Istana Amantubillah dibangun pada masa pemerintahan Gusti Jamiril bergelar Panembahan Adi wijaya Kesuma (1761-1787), sultan ke-3 kesultanan Mempawah. Pada tahun 1880 M, istana Amantubillah mengalami kebakaran ketika diperintah oleh Gusti Ibrahim bergelar Panembahan Ibrahim Mohammad Syauddin (1864-1892), sultan ke-9 Kesultanan Mempawah.
Renovasi terhadap bangunan Istana Amantubillah kemudian dilakukan hingga Istana Amantubillah dapat berdiri kembali pada tanggal 2 November 1922 ketika diperintah oleh Gusti Muhammad Tauk Accamaddin (1902-1943), sultan ke-11 Kesultanan Mempawah.

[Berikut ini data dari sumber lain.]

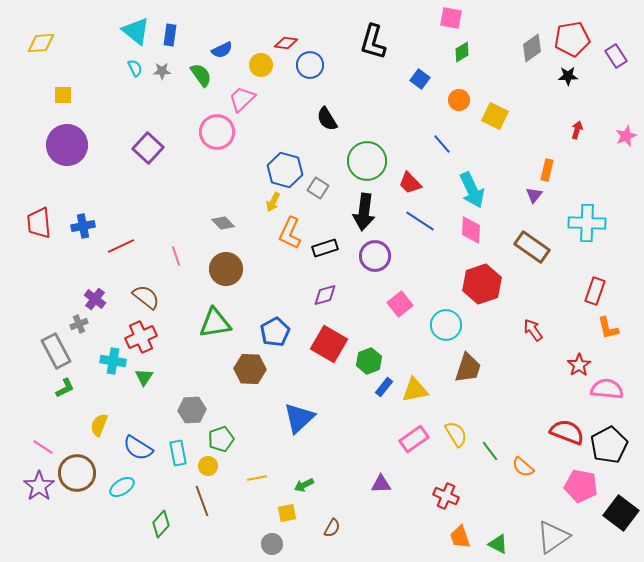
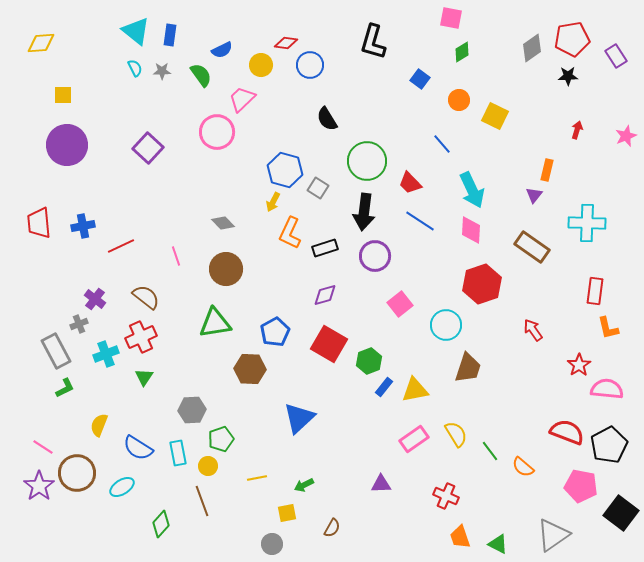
red rectangle at (595, 291): rotated 12 degrees counterclockwise
cyan cross at (113, 361): moved 7 px left, 7 px up; rotated 30 degrees counterclockwise
gray triangle at (553, 537): moved 2 px up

Kerabat keraton ini memiliki pertalian kuat dengan Kesultanan Kadriyah Pontianak, yang didirikan pada tahun 1771 oleh Sultan Syarif Abdurrahman Alkadrie. Ia adalah seorang putra ulama keturunan Arab Hadramaut dari Kerajaan Mempawah. Pada hari Rabu, 23 Oktober 1771 (14 Rajab 1185 H) ia membuka hutan di persimpangan Sungai Landak, Sungai Kapuas Kecil, dan Sungai Kapuas Besar.
Di Mempawah dan Pontianak, penulis mengenal beberapa tokoh dari kedua keraton tersebut. Berbagai peninggalan benda bersejarah --yang jarang diperlihatkan ke publik seperti keris dan benda pusaka lainnya-- dapat dilihat langsung. Itulah untungnya menjaga silaturahim.
Seperti juga acara keagamaan lainnya, usai perayaan Robo-Robo disusul doa tolak bala dan doa keselamatan bagi masyarakat setempat. Terakhir dilanjutkan dengan ziarah napak tilas, dengan maksud mengenang kembali jasa pendiri Kerajaan Mempawah, Opu Daeng Manambon.
Kini "zaman now" dan perubahan demikian menyolok antargenerasi. Namun kita patut bersyukur, warga Kalbar masih memegang adat Melayu.
Catata: sumber bacaan satu, dua dan catatan pribadi.